At the top of the state
In just a week, Callaghan Coleman became a lawyer, then a judge, then county attorney, and reached the level of attorney general – at this year’s Boys State.
And he may be one of two students to represent Iowa at Boys Nation later this year in Washington, D.C.
Boys State is a yearly program run by the American Legion which teaches young men about politics. For one week, students create their own mock state, complete with city, county and state-level offices, living in barracks at Camp Dodge in Johnston.
A junior at St. Edmond High School, Coleman was nominated by the school, accepted by the local American Legion post, and sponsored by the Noon Kiwanis Club.
By the end of the week, Coleman was one of four students out of 440 being considered for Boys Nation.
“There are four selected for Boy’s Nation. Two delegates, and two alternates. I was selected to be an alternate,” Coleman said.
He hasn’t found out yet if he’ll get to go.
“You know, I received a text message asking me if I was going where I would fly out from,” he said. “So I’m not sure at this time, but I think that would be a great experience if I did.” Adult counselors in each barracks recommend boys for those four slots to a board, said Dennis Britson, Chief of Staff for the Boys State program in Iowa, and a member of that board.
Coleman “looked very good on paper, and did very well in his interview,” Britson said. “We were impressed. I thought he was very well-poised for a high school youth, well spoken, and seemed to be a great young man.”
Coleman’s trip to the attorney general position started with local elections at the beginning of the week.
“I was selected from my city – which is a barracks – I was selected out of about 25 guys to be a lawyer, so I got to go to law school,” Coleman said. “They had a mock trial I got to participate in. Then a mock bar exam, which I was fortunate enough to test in the top group, so I got selected to be a judge.”
Coleman was elected county attorney, then ran for the state position. Out of 200 in his political party, about 35 tried out for Attorney General, he said. Four were selected.
“I had to go through the whole process of running to get that spot,” he said.
After making speeches and meeting with people, Coleman won his party election, then the general election, becoming one of seven students to sit on the executive board that includes a Governor, Lieutenant Governor and Secretary of Agriculture.
“At the state level, I decided I didn’t want to run for governor. That seemed like a pretty hectic job,” Coleman said. “I wanted to experience more of the other programs at Boys State.”
Coleman was on a Boys State softball team and in the band and choir, in addition to everything else going on.
The experience taught him a lot about politics.

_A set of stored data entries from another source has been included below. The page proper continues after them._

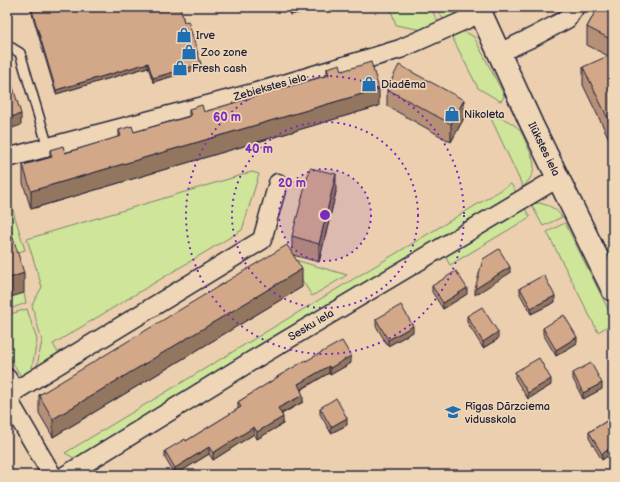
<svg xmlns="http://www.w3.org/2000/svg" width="620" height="482" font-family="'Balsamiq Sans',sans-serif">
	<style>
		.green { fill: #cfe59a; stroke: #78846a }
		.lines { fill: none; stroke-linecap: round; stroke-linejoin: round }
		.service-casing { stroke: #22223b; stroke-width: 12 }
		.minor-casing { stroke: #22223b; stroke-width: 21 }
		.tertiary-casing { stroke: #22223b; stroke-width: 25 }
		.service { stroke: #eed6b6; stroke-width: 9 }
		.minor { stroke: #eed6b6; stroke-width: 18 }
		.tertiary { stroke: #eed6b6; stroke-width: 22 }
		.wall { fill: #b59076; stroke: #22223b }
		.shaded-wall { fill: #937660; stroke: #22223b }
		.building { fill: #d2a889; stroke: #22223b }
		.ring { fill: none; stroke: #7b2cbf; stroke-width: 2; stroke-dasharray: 2 4 }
		.labels { text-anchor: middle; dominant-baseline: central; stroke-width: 3.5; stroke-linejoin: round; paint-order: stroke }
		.poi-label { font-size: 11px; fill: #22223b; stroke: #eed6b6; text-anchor: start }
		.street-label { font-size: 11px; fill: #22223b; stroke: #eed6b6 }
		.centre { fill: #7b2cbf; stroke: #eed6b6; stroke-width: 2 }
		.ring-label { font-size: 12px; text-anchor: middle; font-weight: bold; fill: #7b2cbf; stroke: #eed6b6; stroke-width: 3.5; stroke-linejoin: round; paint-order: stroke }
	</style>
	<rect width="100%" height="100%" fill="#ebcfae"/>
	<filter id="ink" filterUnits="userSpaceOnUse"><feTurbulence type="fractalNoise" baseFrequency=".025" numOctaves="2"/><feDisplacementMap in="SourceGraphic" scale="8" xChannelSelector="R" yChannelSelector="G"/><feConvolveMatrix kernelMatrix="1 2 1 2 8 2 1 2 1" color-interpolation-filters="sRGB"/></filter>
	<g filter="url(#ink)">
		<path class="green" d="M390 7H430L439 24 422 30 396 25Z
			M437 7H456C456 15 450 17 444 21Z
			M460 30 469 34 474 37 503 93 504 96 502 100 500 101 478 88 450 33Z
			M489 114C497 117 507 119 514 125 521 129 523 136 526 143 535 162 539 170 523 187Z
			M252 172 259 174 242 230 53 344 60 356 36 371 42 341 32 305 42 287 27 239Z
			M511 184 516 192 76 459 65 453Z
			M7 191 25 250 12 254 7 238Z
			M539 203C551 206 555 208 562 217L543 226 531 204Z
			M524 207 530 217 450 265 445 256Z
			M565 223 613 319V323L598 332 547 232Z
			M295 260 347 275 312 296 292 264Z
			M24 293 26 303 7 310V298Z
			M27 309 37 340 31 373 22 378 7 353V315Z"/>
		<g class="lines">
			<defs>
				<path id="service" d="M7 45 20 53 48 147"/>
				<path id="minor" d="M499 53 533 37 567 19 575 7
					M7 158 264 90 400 49 481 13
					M7 378 15 391 9 401 52 475
					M15 391 262 240 278 183
					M66 475 253 360 558 178"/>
				<path id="tertiary" d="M478 7 532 125 613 290"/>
			</defs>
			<use href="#service" class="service-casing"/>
			<use href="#minor" class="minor-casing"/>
			<use href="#tertiary" class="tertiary-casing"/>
			<use href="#service" class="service"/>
			<use href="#minor" class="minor"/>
			<use href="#tertiary" class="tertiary"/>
		</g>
		<path class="wall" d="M30 7H180L184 22 201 68 153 82 148 67 56 94Z
			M277 7H302V12L290 15 288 8 278 11Z
			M595 7H613L612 58 587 45V27L595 12Z
			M583 67H613V147L583 85Z
			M327 68 342 71 379 106 31 209 23 183V165L50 157V150L65 153 119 137V130L134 132 189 116V109L204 112 258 96V88L273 91 327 75Z
			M387 89 464 118 451 142 387 106Z
			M336 192 319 262 293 255 302 287 53 437 39 413V395L292 254V236Z
			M432 286 467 294 443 309 432 292Z
			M520 288 555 302 531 314 520 294Z
			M467 316 498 339 483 348 467 322Z
			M376 319 413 332 388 346 376 326Z
			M543 328 577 343 556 356 543 334Z
			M306 361 351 363 330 375 329 373 301 390 303 402 282 414 283 424 257 439 254 434 213 460 209 454 175 475 165 458V451L186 441 238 409V402L277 378V377Z
			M515 372 551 385 528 399 515 378Z
			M573 373 602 389 583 399 573 379Z
			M320 408 347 425 331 433 320 414Z
			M613 417V462L609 455 602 460 589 438V432Z"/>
		<path class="shaded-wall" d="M278 7H288V8L278 11Z
			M290 7H302V12L290 15Z
			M613 38V56L612 58V40Z
			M148 63V67L56 94V90Z
			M201 64V68L153 82V78Z
			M379 89V106L31 209V191Z
			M464 100V118L451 142V124Z
			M21 114V125L7 130V118Z
			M336 174V192L319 262V244Z
			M510 267V273L475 295V289Z
			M302 269V287L53 437V419Z
			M24 273V293L7 298V279Z
			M467 288V294L443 309V303Z
			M555 296V302L531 314V308Z
			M413 326V332L388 346V340Z
			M498 332V339L483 348V342Z
			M577 337V343L556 356V350Z
			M351 356V363L330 375V368Z
			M329 366V373L298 391V384Z
			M551 379V385L528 399V393Z
			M602 383V389L583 399V393Z
			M303 395V402L278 415V408Z
			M283 417V424L257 439V432Z
			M347 418V425L331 433V427Z
			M254 427V434L213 460V453Z
			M209 447V454L175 475V468Z
			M609 449V455L602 460V454Z"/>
		<path class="building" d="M31 7H180L184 22 188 21 201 64 153 78 148 63 56 90Z
			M598 7H613V38L612 40 587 27Z
			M608 56 613 67V129L583 67Z
			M371 62 379 89 31 191 23 165 52 157 50 150 63 146 65 153 121 136 119 130 132 126 134 132 191 116 189 109 202 105 204 112 260 95 258 88 271 85 273 91 329 75 327 68 340 64 342 71Z
			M399 65 464 100 451 124 387 89Z
			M7 67 21 114 7 118Z
			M310 168 336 174 319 244 292 236Z
			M7 218 24 273 7 279Z
			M287 245 302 269 53 419 39 395Z
			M499 249 510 267 475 289 483 259Z
			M456 271 467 288 443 303 432 286Z
			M544 275 555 296 531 308 520 288Z
			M401 305 413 326 388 340 376 319Z
			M482 307 498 332 483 342 467 316Z
			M564 315 577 337 556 350 543 328Z
			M342 341 351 356 330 368 329 366 298 384 303 395 278 408 283 417 257 432 254 427 213 453 209 447 175 468 165 451 185 439 186 441 241 407 238 402 278 377H277L306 360V361Z
			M539 358 551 379 528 393 515 372Z
			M591 363 602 383 583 393 573 373Z
			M336 398 347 418 331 427 320 408Z
			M613 417V456L609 449 602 454 589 432Z"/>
	</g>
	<circle cx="325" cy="215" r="46" fill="#7b2cbf" fill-opacity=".12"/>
	<g class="ring">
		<circle cx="325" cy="215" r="46"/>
		<circle cx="325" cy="215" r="93"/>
		<circle cx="325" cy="215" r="139"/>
	</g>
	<defs>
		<symbol id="shop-bare" viewBox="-9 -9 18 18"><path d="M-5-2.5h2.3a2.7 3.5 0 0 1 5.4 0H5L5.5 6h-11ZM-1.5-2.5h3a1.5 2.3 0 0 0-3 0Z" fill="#1f6fb2" stroke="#eed6b6" stroke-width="2.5" paint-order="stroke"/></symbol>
		<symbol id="school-bare" viewBox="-9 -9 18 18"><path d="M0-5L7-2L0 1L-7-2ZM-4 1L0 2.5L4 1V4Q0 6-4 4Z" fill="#1f6fb2" stroke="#eed6b6" stroke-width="2.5" paint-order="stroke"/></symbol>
	</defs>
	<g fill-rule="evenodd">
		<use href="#shop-bare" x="173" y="24" width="22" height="22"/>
		<use href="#shop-bare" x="178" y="41" width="22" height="22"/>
		<use href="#shop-bare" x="169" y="57" width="22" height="22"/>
		<use href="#shop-bare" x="358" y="73" width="22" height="22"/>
		<use href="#shop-bare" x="441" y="103" width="22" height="22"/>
		<use href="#school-bare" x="442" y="401" width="22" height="22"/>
	</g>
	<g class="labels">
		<g class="poi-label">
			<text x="196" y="35">Irve</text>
			<text x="201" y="52">Zoo zone</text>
			<text x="192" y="68">Fresh cash</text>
			<text x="381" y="84">Diadēma</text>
			<text x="464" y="114">Nikoleta</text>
			<text x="465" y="406">Rīgas Dārzciema<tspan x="465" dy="13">vidusskola</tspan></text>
		</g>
		<g class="street-label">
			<text transform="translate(270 87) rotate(-16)">Zebiekstes iela</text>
			<text transform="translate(544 149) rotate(64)">Ilūkstes iela</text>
			<text transform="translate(311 325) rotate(-31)">Sesku iela</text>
		</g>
	</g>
	<circle cx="325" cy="215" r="6" class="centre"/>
	<g class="ring-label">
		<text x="227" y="121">60 m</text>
		<text x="259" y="153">40 m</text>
		<text x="292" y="187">20 m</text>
	</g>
	<rect width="620" height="482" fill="none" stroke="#eed6b6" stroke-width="24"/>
	<rect x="12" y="12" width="596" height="458" fill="none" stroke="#22223b" stroke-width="1.5" filter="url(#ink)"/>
</svg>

“I’m sure it’s just 1/100th of what politics is, but it was a great experience, and it really gave me an insight into the whole political system,” he said. “When you see the campaign ads, do you really think they’re that important? But really, at Boys State it showed that campaigning was the most important aspect to get elected.”
Coleman said he wants to get his law degree and be a trial lawyer.
“After that, I’ve thought about going into politics. My grandfather was a state senator, and I’ve thought about going that route.”
Coleman was sent along with Eddie Doyle and James Averill from St. Edmond, and Riley Prescott, Tucker Zanwey, Andrew Stover and Desmond Greene from Fort Dodge Senior High.
He said the Fort Dodge students stuck together and helped each other out.
“(They) did a really good job of helping me. In the campaigning, they all got their barracks to vote for me,” Coleman said. “(Stover) asked me if I’d bring my glove so we could play catch. I thought that was a very nice gesture, considering we are rivals on the baseball field.”
Coleman’s father Joe Coleman, Jr., said he was proud of what his son had accomplished.
“I know a lot of the boys that went,” Joe Coleman said. “They’re all very good young men, and I think the community should be proud of all of them.”
The boys are also exposed to a bit of a military regiment while living in the barracks -up every morning with reveille, bunk inspections every day, and exercising at mealtimes.
“It was a very organized and regimented experience. I think that’s good for them to see,” he said.